Take what Secretary of Health Rafael Rodríguez Mercado told the Center for Investigative Journalism (CPI) six days after Hurricane María hit — and what ended up being the last comment on the topic he was allowed to make.

“We were informed that there are people who have buried their relatives because they are in places where help has yet to arrive. They have reported six to seven cases as well," he said. "Remember that many people died because of medical problems because medical help couldn’t arrive on time. They were left isolated. And once in a while, we hear about people who were isolated and being rescued."

"Remember that this has been something very disastrous, and you have to tell the truth as it is,” he added.

Secretary of Public Safety Héctor Pesquera then took over as the government’s official spokesperson on this matter, and he openly refused to consider moving the official count, even though, at the time, it was clear that the death toll was much higher.

“I’m not saying it has not happened, I’m saying we can only certify what we know," Pesquera said in an October 2 story by the CPI. "When that information arrives, we will validate it. I’m not going to hide any numbers. I’m not going to hide any data.”

Nearly 11 months and two studies later, the government has finally "validated" a more accurate death toll.

And it wasn’t until November and December — after more stories of underreported deaths were made public — that the government of Puerto Rico even began to respond and understand that more work had to be done about this issue. On December 18, Rosselló called for a formal investigation. In early January, he called for a formal working group about the issue. In February, GW was brought in. Even though release of the study was delayed in May, it finally became public on Tuesday — and only then did the government of Puerto Rico bother acknowledging reality.

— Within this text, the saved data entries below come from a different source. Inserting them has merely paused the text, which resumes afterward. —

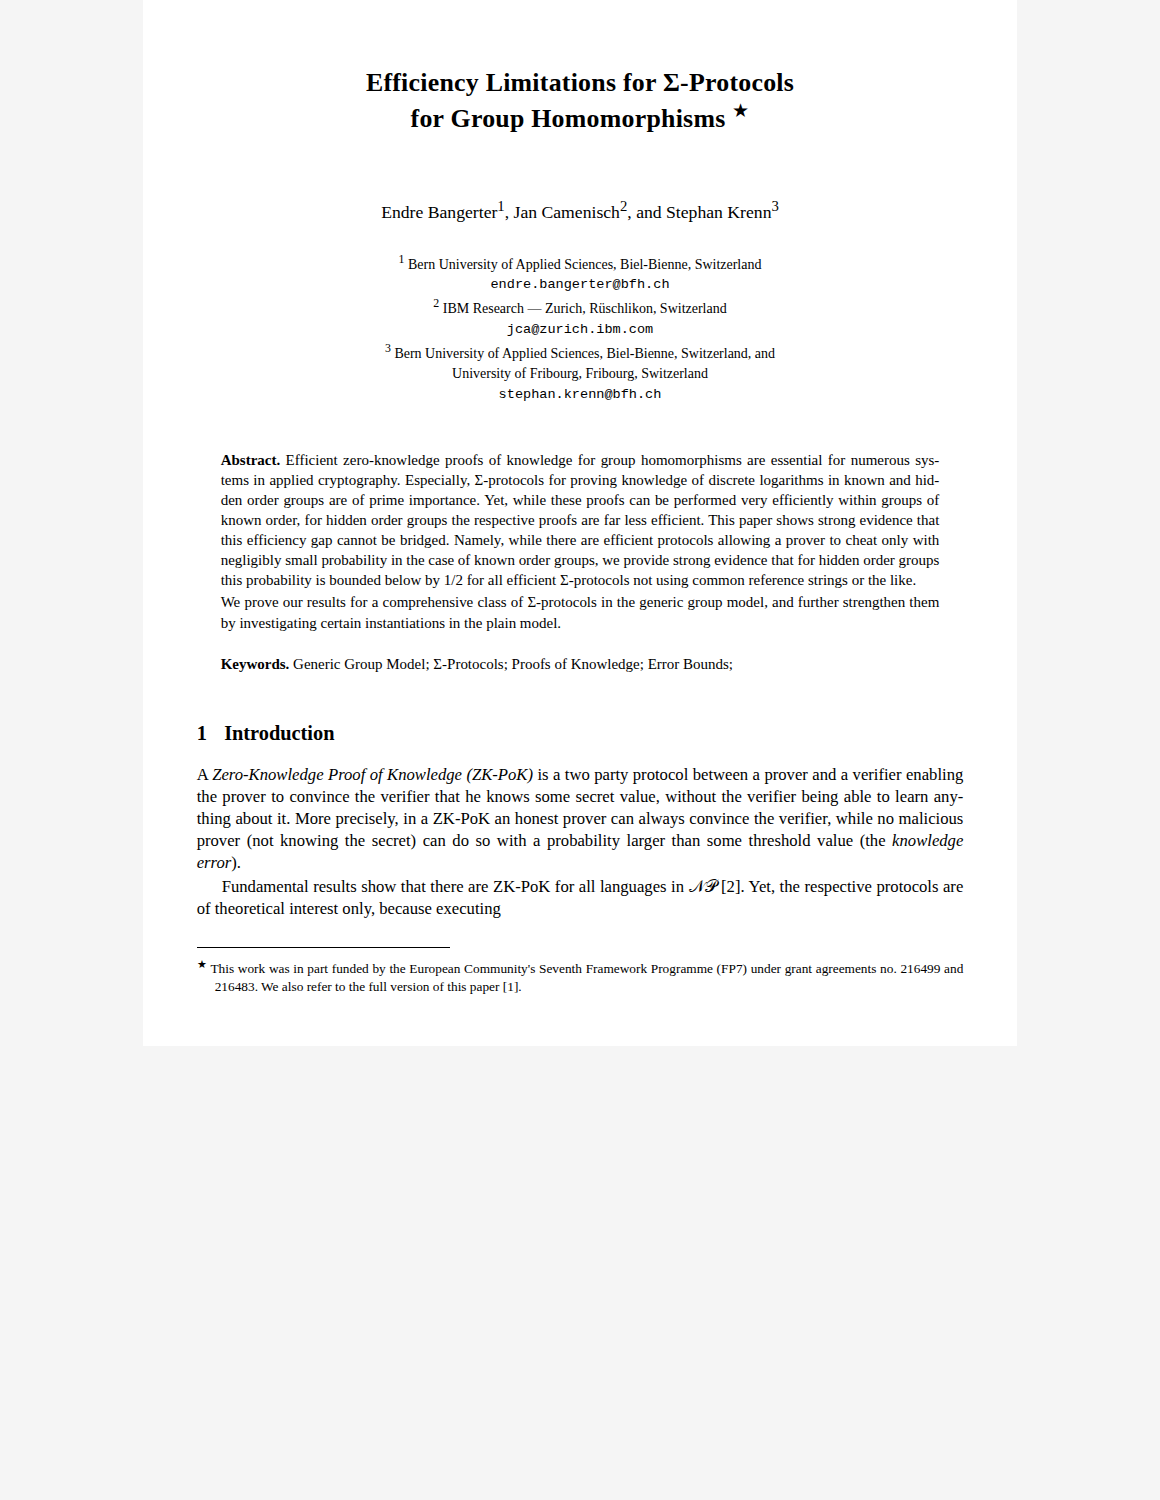Efficiency Limitations for Σ-Protocols
for Group Homomorphisms ★
Endre Bangerter1, Jan Camenisch2, and Stephan Krenn3
1 Bern University of Applied Sciences, Biel-Bienne, Switzerland
endre.bangerter@bfh.ch
2 IBM Research — Zurich, Rüschlikon, Switzerland
jca@zurich.ibm.com
3 Bern University of Applied Sciences, Biel-Bienne, Switzerland, and
University of Fribourg, Fribourg, Switzerland
stephan.krenn@bfh.ch
Abstract. Efficient zero-knowledge proofs of knowledge for group homomorphisms are essential for numerous systems in applied cryptography. Especially, Σ-protocols for proving knowledge of discrete logarithms in known and hidden order groups are of prime importance. Yet, while these proofs can be performed very efficiently within groups of known order, for hidden order groups the respective proofs are far less efficient. This paper shows strong evidence that this efficiency gap cannot be bridged. Namely, while there are efficient protocols allowing a prover to cheat only with negligibly small probability in the case of known order groups, we provide strong evidence that for hidden order groups this probability is bounded below by 1/2 for all efficient Σ-protocols not using common reference strings or the like.
We prove our results for a comprehensive class of Σ-protocols in the generic group model, and further strengthen them by investigating certain instantiations in the plain model.
Keywords. Generic Group Model; Σ-Protocols; Proofs of Knowledge; Error Bounds;
1 Introduction
A Zero-Knowledge Proof of Knowledge (ZK-PoK) is a two party protocol between a prover and a verifier enabling the prover to convince the verifier that he knows some secret value, without the verifier being able to learn anything about it. More precisely, in a ZK-PoK an honest prover can always convince the verifier, while no malicious prover (not knowing the secret) can do so with a probability larger than some threshold value (the knowledge error).
Fundamental results show that there are ZK-PoK for all languages in 𝒩𝒫 [2]. Yet, the respective protocols are of theoretical interest only, because executing
★ This work was in part funded by the European Community's Seventh Framework Programme (FP7) under grant agreements no. 216499 and 216483. We also refer to the full version of this paper [1].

For Rosselló, though, the reputation damage was done in October, during President Trump’s half-day visit to Puerto Rico. Trump bragged about Puerto Rico’s low death count, and Rosselló’s response was “16 certified” deaths, even though it was clear that officials in his administration knew the death toll would increase. Hours after the president returned to D.C., the death count had already doubled to 34.

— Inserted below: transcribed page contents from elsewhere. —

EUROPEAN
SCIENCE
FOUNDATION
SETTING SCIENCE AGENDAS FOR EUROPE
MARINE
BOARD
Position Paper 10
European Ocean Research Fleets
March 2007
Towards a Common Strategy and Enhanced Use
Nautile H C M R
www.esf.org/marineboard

Ever since then, the government of Puerto Rico could not recover from its messaging or transparency problems — a point the university study acknowledged in its report: “Contradictory information and the release of unconfirmed information to the media, including death reports, demonstrated a lack of clearance protocol (or adherence to the protocol), personnel training and coordination of messages by government officials."

"These contradictions and apparent lack of coordination may have contributed to decreased credibility of the government,” it added.

Instead of being more transparent and truthful with Trump and the people of Puerto Rico, Rosselló — who insisted at the Tuesday press conference that he was never driven by political motives — held back in admitting the tragic reality through which his constituents lived. To countless Puerto Ricans, that was the ultimate insult.

As the rest of the world now begins to absorb exactly what it means that close to 3,000 Americans died in Puerto Rico as a result of Hurricane Maria, calls for Congress to create a bipartisan 9/11-style commission need to intensify. Puerto Ricans cannot rely on the results of a study commissioned by its own government, nor on the words of politicians who have lost credibility.

Ironically, a bipartisan commission is a move Rosselló himself would support, as he told Latino Rebels in June at the Aspen Ideas Festival: “Anything that would give more clarity to the situation, of course we support it.”

Imagine if Rosselló led with that on Tuesday instead of trying to doublespeak his way out of a credibility problem his own administration created, and from which he will likely never recover.

Julio Ricardo Varela is co-host of the Webby-nominated In The Thick podcast and founder of LatinoRebels.com, now part of Futuro Media.